The lavender stretched forever, but it wasn’t the lavender you knew. Each stalk swayed as if in slow motion, their violet petals glowing faintly like lanterns under a sky too pink to be real. Mountains floated lazily in the distance, upside-down reflections of themselves drifting in the clouds. The air shimmered faintly with the scent of sugar and flowers, so thick it felt like you could bite into it.
And there she was—perched atop a giant, sprinkle-covered donut, as if it had grown right out of the field.
Her striped leggings clung to pillars of muscle so exaggerated they felt almost painted into reality, the alternating dark and light bands curving over the spherical sweep of her quads. The surface shimmered, like every contour had been polished to a soft glow. She crouched low, balanced effortlessly despite the springy surface beneath her.
Her top—cotton candy pink—clung tightly to pecs that rose like marble beneath her breasts, each breath causing the fabric to stretch in subtle waves. Her arms, impossibly large for her delicate frame, swelled with round peaks and carved valleys, veins threading over them like silver filigree. Every muscle here looked hyper-real, as if some mischievous dreammaker had sculpted her from clouds and sugar, then pressed her into being.

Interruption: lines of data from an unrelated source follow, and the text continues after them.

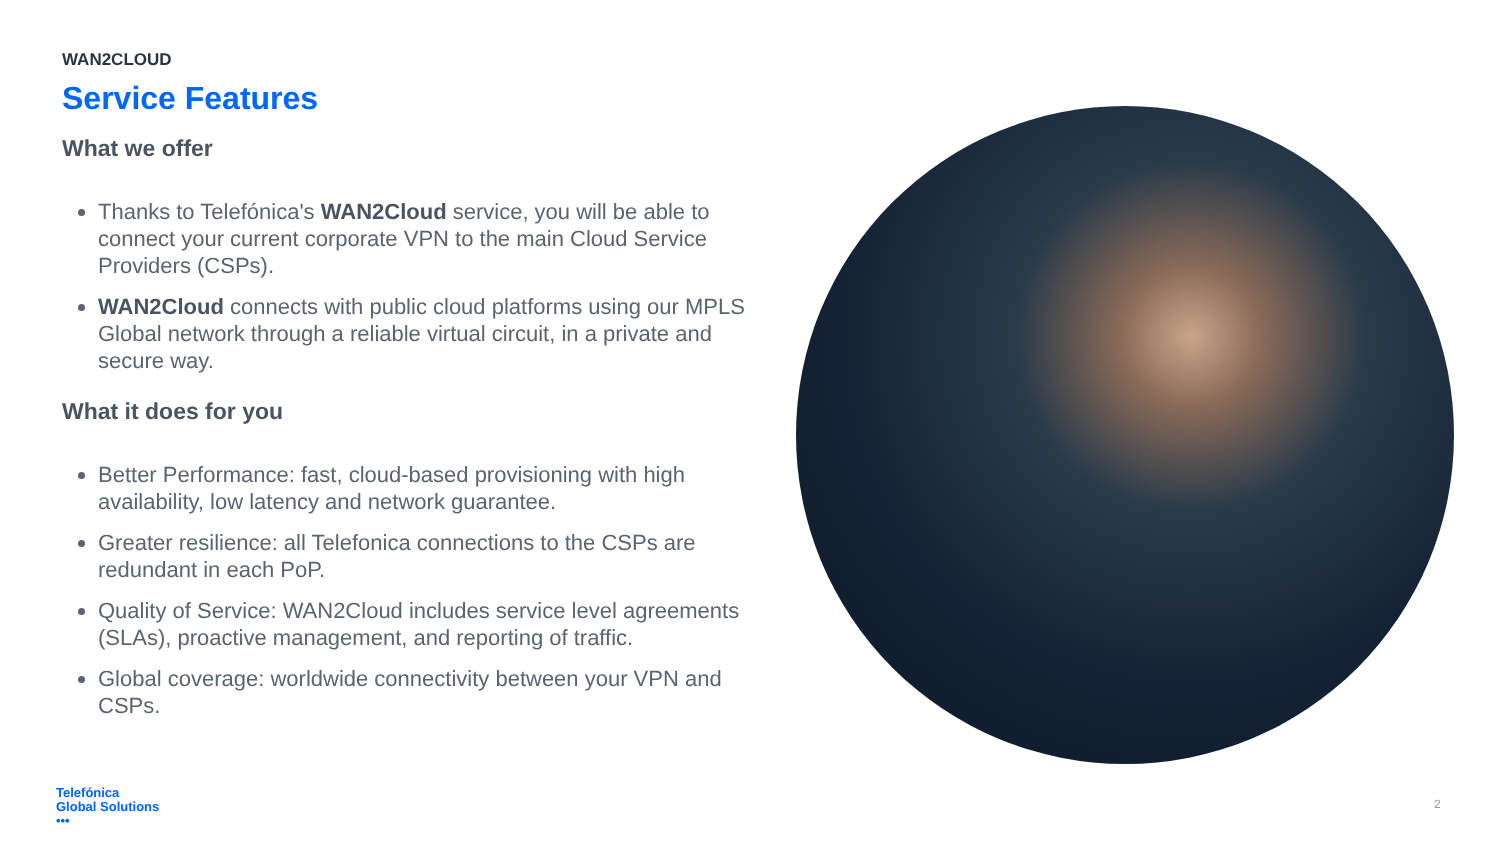WAN2CLOUD
Service Features
What we offer
Thanks to Telefónica's WAN2Cloud service, you will be able to connect your current corporate VPN to the main Cloud Service Providers (CSPs).
WAN2Cloud connects with public cloud platforms using our MPLS Global network through a reliable virtual circuit, in a private and secure way.
What it does for you
Better Performance: fast, cloud-based provisioning with high availability, low latency and network guarantee.
Greater resilience: all Telefonica connections to the CSPs are redundant in each PoP.
Quality of Service: WAN2Cloud includes service level agreements (SLAs), proactive management, and reporting of traffic.
Global coverage: worldwide connectivity between your VPN and CSPs.
Telefónica
Global Solutions
•••
2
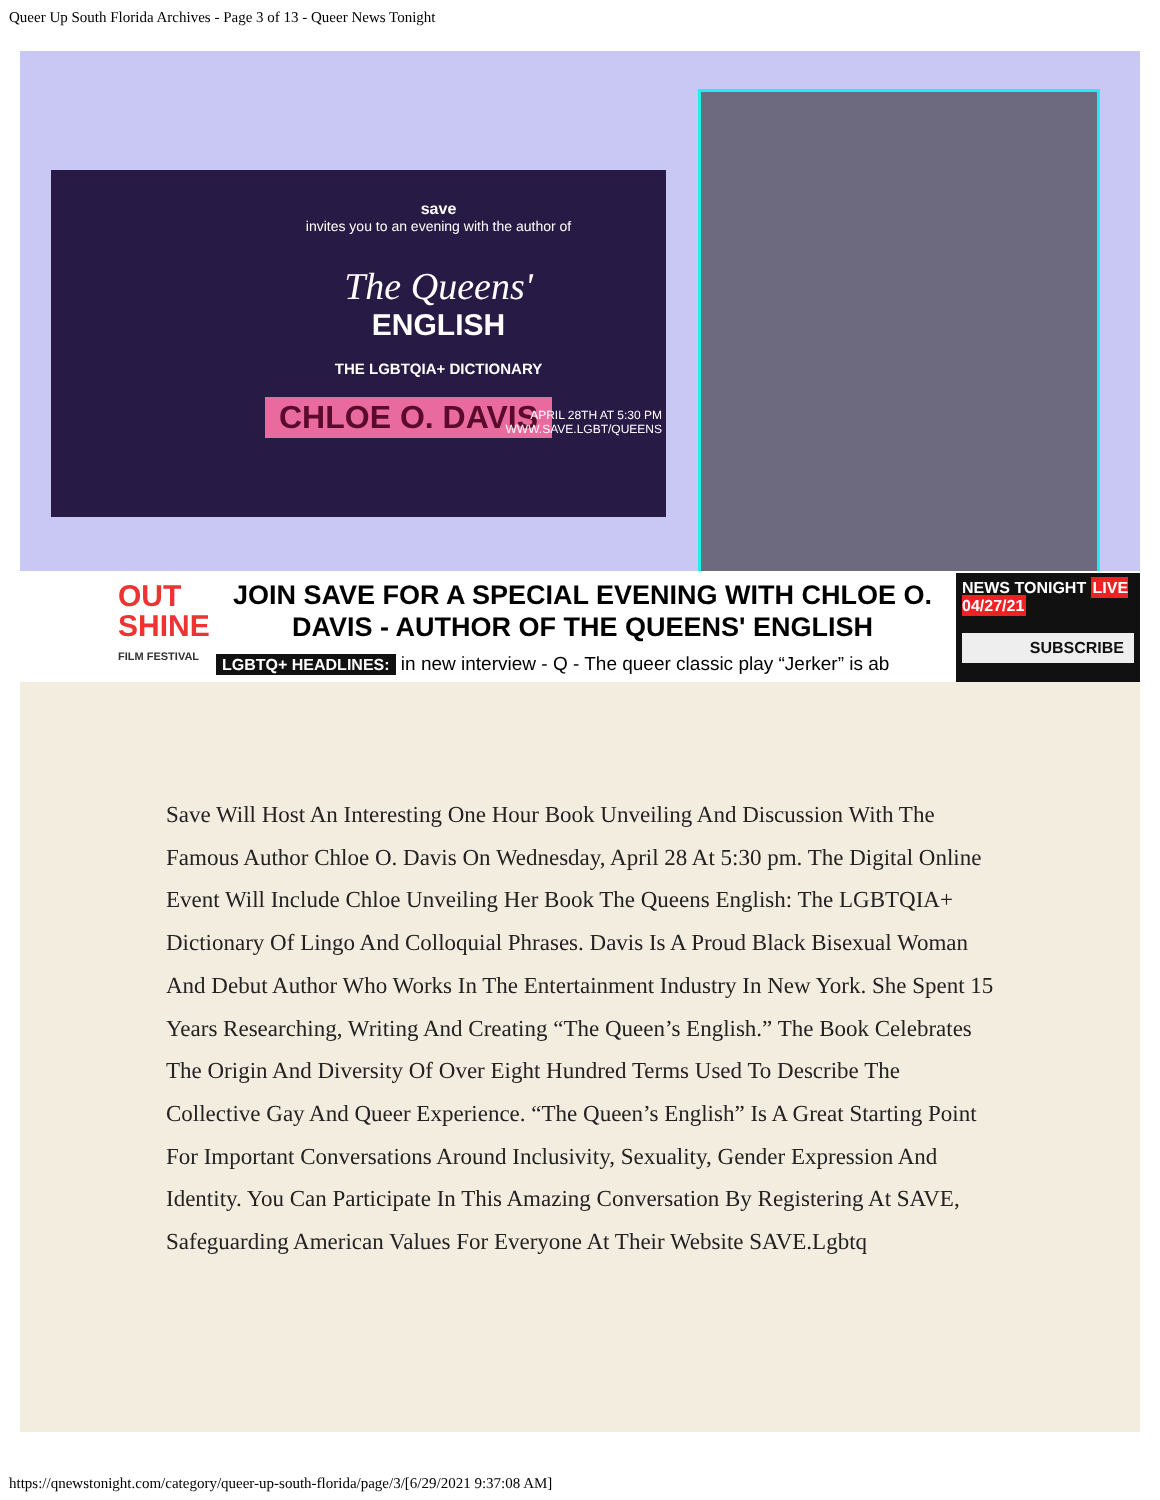Queer Up South Florida Archives - Page 3 of 13 - Queer News Tonight
save
invites you to an evening with the author of
The Queens'
ENGLISH
THE LGBTQIA+ DICTIONARY
CHLOE O. DAVIS
APRIL 28TH AT 5:30 PM
WWW.SAVE.LGBT/QUEENS
OUT
SHINE
FILM FESTIVAL
JOIN SAVE FOR A SPECIAL EVENING WITH CHLOE O. DAVIS - AUTHOR OF THE QUEENS' ENGLISH
LGBTQ+ HEADLINES: in new interview - Q - The queer classic play “Jerker” is ab
NEWS TONIGHT LIVE 04/27/21
SUBSCRIBE
Save Will Host An Interesting One Hour Book Unveiling And Discussion With The Famous Author Chloe O. Davis On Wednesday, April 28 At 5:30 pm. The Digital Online Event Will Include Chloe Unveiling Her Book The Queens English: The LGBTQIA+ Dictionary Of Lingo And Colloquial Phrases. Davis Is A Proud Black Bisexual Woman And Debut Author Who Works In The Entertainment Industry In New York. She Spent 15 Years Researching, Writing And Creating “The Queen’s English.” The Book Celebrates The Origin And Diversity Of Over Eight Hundred Terms Used To Describe The Collective Gay And Queer Experience. “The Queen’s English” Is A Great Starting Point For Important Conversations Around Inclusivity, Sexuality, Gender Expression And Identity. You Can Participate In This Amazing Conversation By Registering At SAVE, Safeguarding American Values For Everyone At Their Website SAVE.Lgbtq
https://qnewstonight.com/category/queer-up-south-florida/page/3/[6/29/2021 9:37:08 AM]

At her feet sat a cupcake, its whipped cream piled higher than the mountains in the distance, swaying slightly as if alive. A few smudges of cream dotted her skin, one streak curling over the deep groove between her pecs.

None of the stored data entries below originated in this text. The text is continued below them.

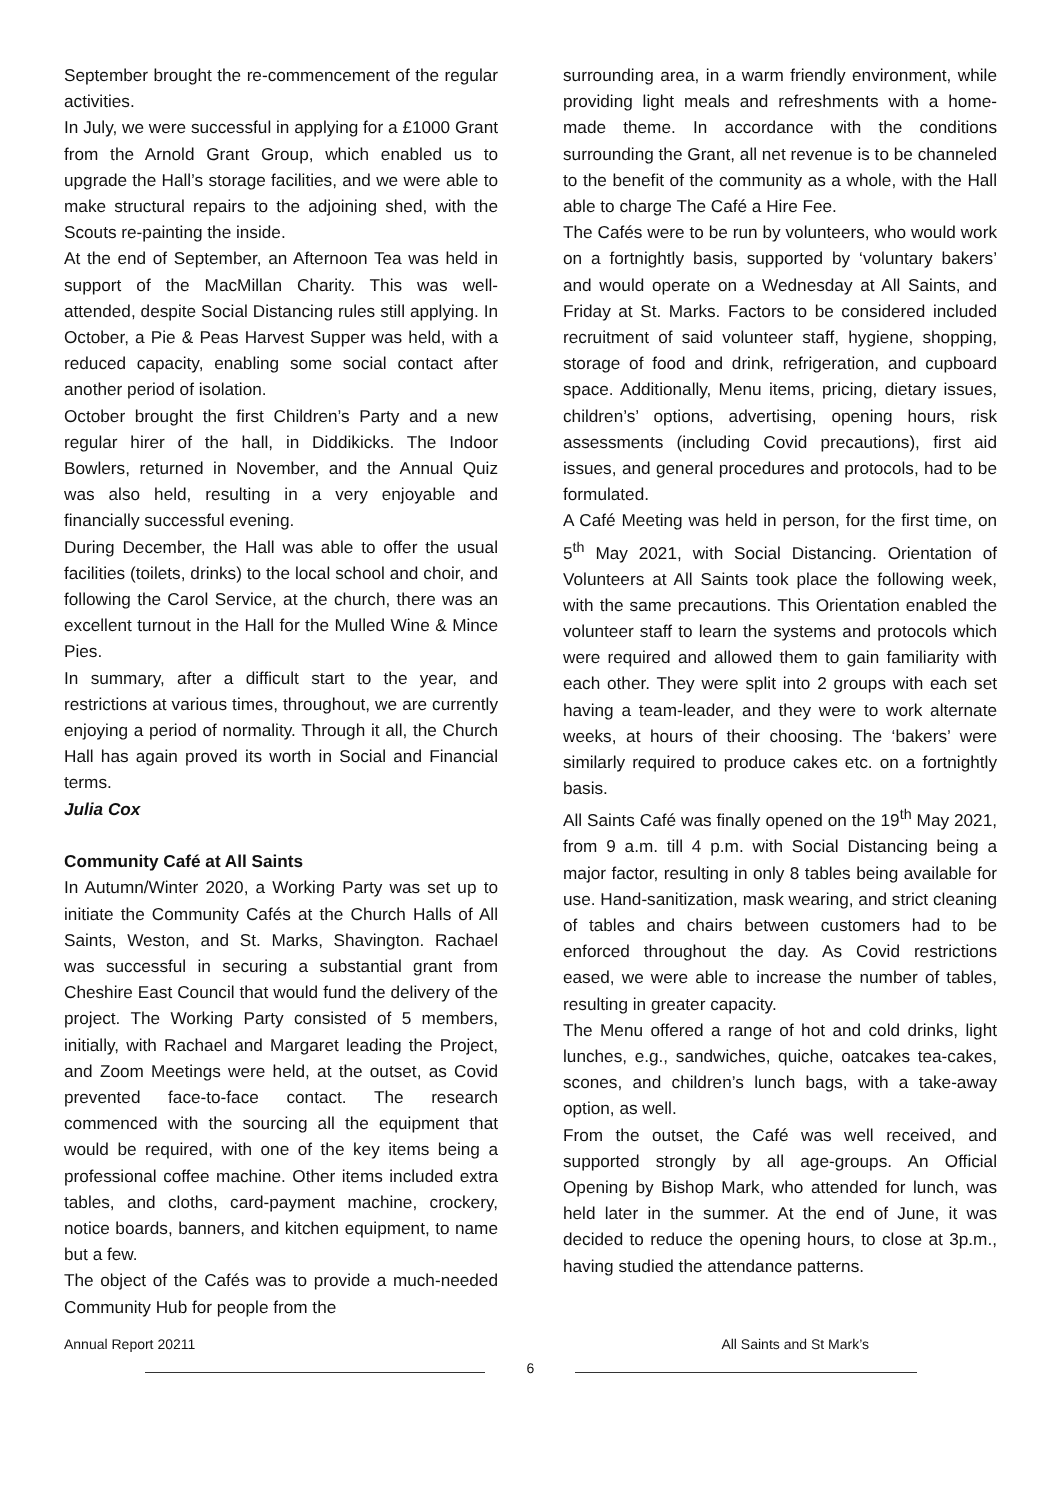September brought the re-commencement of the regular activities.
In July, we were successful in applying for a £1000 Grant from the Arnold Grant Group, which enabled us to upgrade the Hall’s storage facilities, and we were able to make structural repairs to the adjoining shed, with the Scouts re-painting the inside.
At the end of September, an Afternoon Tea was held in support of the MacMillan Charity. This was well-attended, despite Social Distancing rules still applying. In October, a Pie & Peas Harvest Supper was held, with a reduced capacity, enabling some social contact after another period of isolation.
October brought the first Children’s Party and a new regular hirer of the hall, in Diddikicks. The Indoor Bowlers, returned in November, and the Annual Quiz was also held, resulting in a very enjoyable and financially successful evening.
During December, the Hall was able to offer the usual facilities (toilets, drinks) to the local school and choir, and following the Carol Service, at the church, there was an excellent turnout in the Hall for the Mulled Wine & Mince Pies.
In summary, after a difficult start to the year, and restrictions at various times, throughout, we are currently enjoying a period of normality. Through it all, the Church Hall has again proved its worth in Social and Financial terms.
Julia Cox
Community Café at All Saints
In Autumn/Winter 2020, a Working Party was set up to initiate the Community Cafés at the Church Halls of All Saints, Weston, and St. Marks, Shavington. Rachael was successful in securing a substantial grant from Cheshire East Council that would fund the delivery of the project. The Working Party consisted of 5 members, initially, with Rachael and Margaret leading the Project, and Zoom Meetings were held, at the outset, as Covid prevented face-to-face contact. The research commenced with the sourcing all the equipment that would be required, with one of the key items being a professional coffee machine. Other items included extra tables, and cloths, card-payment machine, crockery, notice boards, banners, and kitchen equipment, to name but a few.
The object of the Cafés was to provide a much-needed Community Hub for people from the
surrounding area, in a warm friendly environment, while providing light meals and refreshments with a home-made theme. In accordance with the conditions surrounding the Grant, all net revenue is to be channeled to the benefit of the community as a whole, with the Hall able to charge The Café a Hire Fee.
The Cafés were to be run by volunteers, who would work on a fortnightly basis, supported by ‘voluntary bakers’ and would operate on a Wednesday at All Saints, and Friday at St. Marks. Factors to be considered included recruitment of said volunteer staff, hygiene, shopping, storage of food and drink, refrigeration, and cupboard space. Additionally, Menu items, pricing, dietary issues, children’s’ options, advertising, opening hours, risk assessments (including Covid precautions), first aid issues, and general procedures and protocols, had to be formulated.
A Café Meeting was held in person, for the first time, on 5<sup>th</sup> May 2021, with Social Distancing. Orientation of Volunteers at All Saints took place the following week, with the same precautions. This Orientation enabled the volunteer staff to learn the systems and protocols which were required and allowed them to gain familiarity with each other. They were split into 2 groups with each set having a team-leader, and they were to work alternate weeks, at hours of their choosing. The ‘bakers’ were similarly required to produce cakes etc. on a fortnightly basis.
All Saints Café was finally opened on the 19<sup>th</sup> May 2021, from 9 a.m. till 4 p.m. with Social Distancing being a major factor, resulting in only 8 tables being available for use. Hand-sanitization, mask wearing, and strict cleaning of tables and chairs between customers had to be enforced throughout the day. As Covid restrictions eased, we were able to increase the number of tables, resulting in greater capacity.
The Menu offered a range of hot and cold drinks, light lunches, e.g., sandwiches, quiche, oatcakes tea-cakes, scones, and children’s lunch bags, with a take-away option, as well.
From the outset, the Café was well received, and supported strongly by all age-groups. An Official Opening by Bishop Mark, who attended for lunch, was held later in the summer. At the end of June, it was decided to reduce the opening hours, to close at 3p.m., having studied the attendance patterns.
Annual Report 20211 All Saints and St Mark’s
6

Her eyes sparkled as she leaned in to taste the frosting on her finger, the motion sending a cascade of tiny flexes across her vein-laced delts. She smiled—not coy, but curious, like a girl testing the rules of a strange new world.

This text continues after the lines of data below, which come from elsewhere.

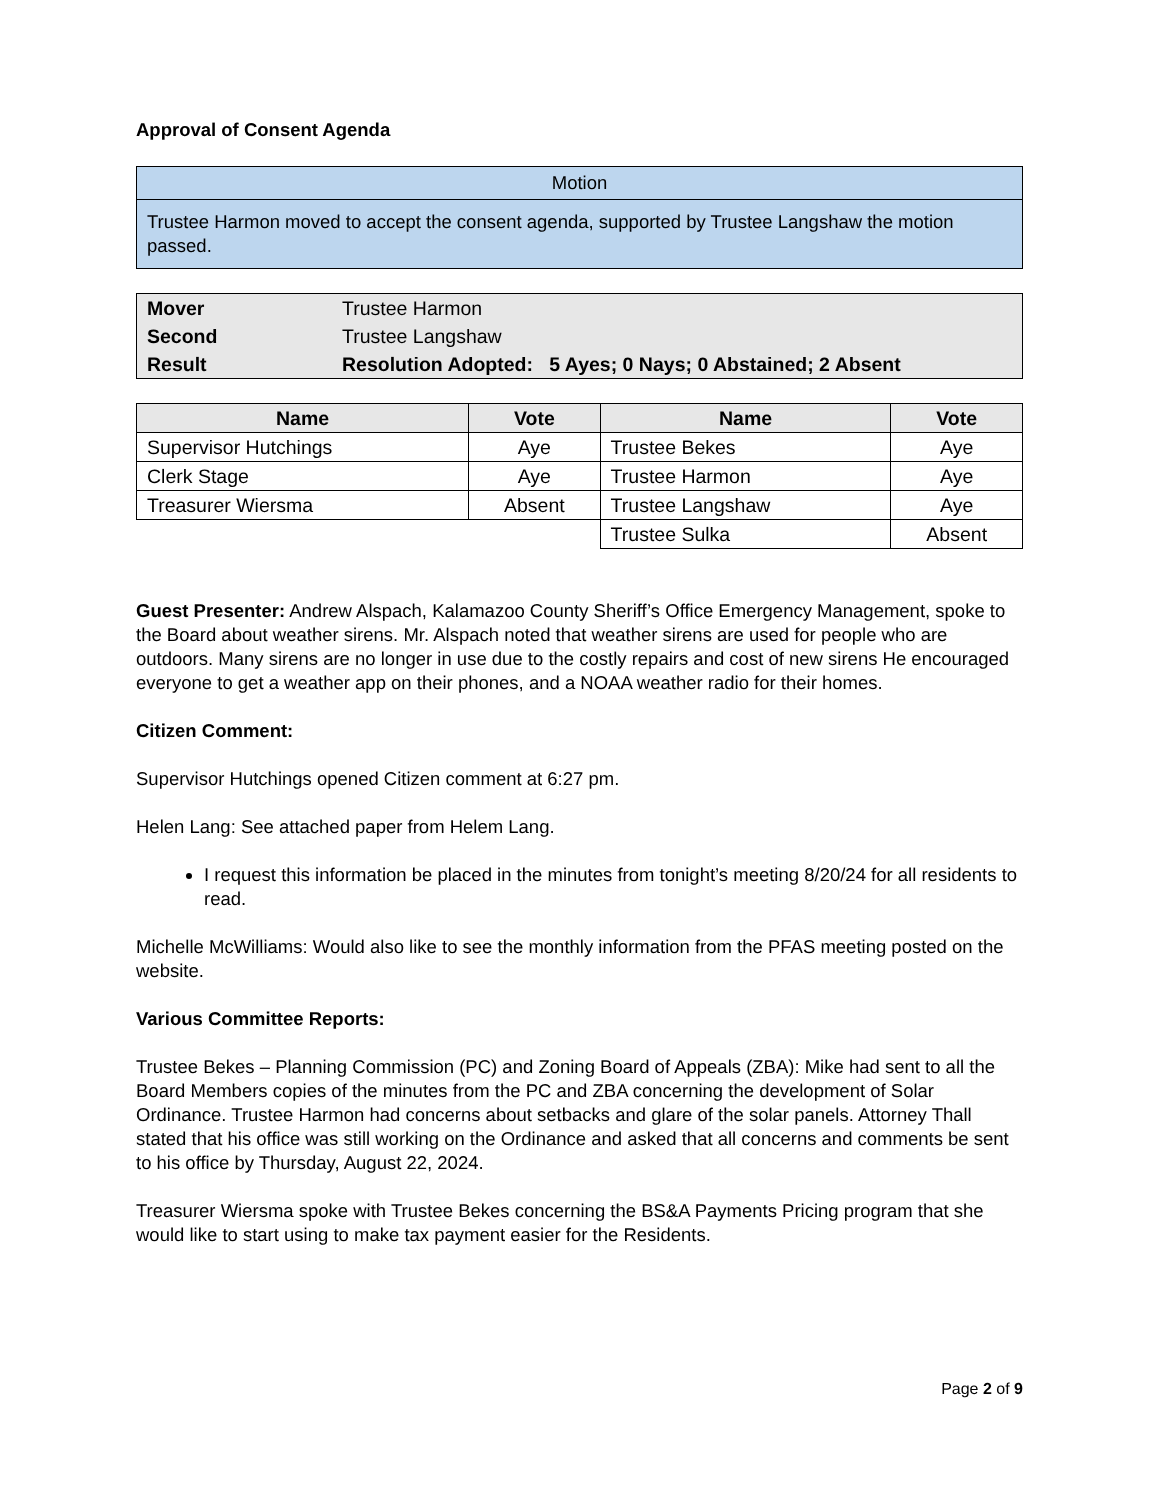Approval of Consent Agenda
| Motion |
| Trustee Harmon moved to accept the consent agenda, supported by Trustee Langshaw the motion passed. |
| Mover | Trustee Harmon |
| Second | Trustee Langshaw |
| Result | Resolution Adopted: 5 Ayes; 0 Nays; 0 Abstained; 2 Absent |
| Name | Vote | Name | Vote |
| --- | --- | --- | --- |
| Supervisor Hutchings | Aye | Trustee Bekes | Aye |
| Clerk Stage | Aye | Trustee Harmon | Aye |
| Treasurer Wiersma | Absent | Trustee Langshaw | Aye |
| | | Trustee Sulka | Absent |
Guest Presenter: Andrew Alspach, Kalamazoo County Sheriff’s Office Emergency Management, spoke to the Board about weather sirens. Mr. Alspach noted that weather sirens are used for people who are outdoors. Many sirens are no longer in use due to the costly repairs and cost of new sirens He encouraged everyone to get a weather app on their phones, and a NOAA weather radio for their homes.
Citizen Comment:
Supervisor Hutchings opened Citizen comment at 6:27 pm.
Helen Lang: See attached paper from Helem Lang.
I request this information be placed in the minutes from tonight’s meeting 8/20/24 for all residents to read.
Michelle McWilliams: Would also like to see the monthly information from the PFAS meeting posted on the website.
Various Committee Reports:
Trustee Bekes – Planning Commission (PC) and Zoning Board of Appeals (ZBA): Mike had sent to all the Board Members copies of the minutes from the PC and ZBA concerning the development of Solar Ordinance. Trustee Harmon had concerns about setbacks and glare of the solar panels. Attorney Thall stated that his office was still working on the Ordinance and asked that all concerns and comments be sent to his office by Thursday, August 22, 2024.
Treasurer Wiersma spoke with Trustee Bekes concerning the BS&A Payments Pricing program that she would like to start using to make tax payment easier for the Residents.
Page 2 of 9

“This place…” she murmured, licking the cream away, “it doesn’t feel real.”
And it didn’t. Somewhere between the lavender the size of lamp posts, the hovering mountains, and the donut she squatted on like a throne, reality had slipped away.
Still, the sheer density of her frame grounded her in a way nothing else here did. She was the only thing in this wonderland that looked like it could break the dream open if it wanted to.
“Wonder what happens if I eat the whole thing,” she mused, glancing down at the cupcake. Then she looked at you, her smirk curling. “Wanna find out together?”
The wind carried the scent of sugar again, and the lavender swayed as if the whole field was holding its breath.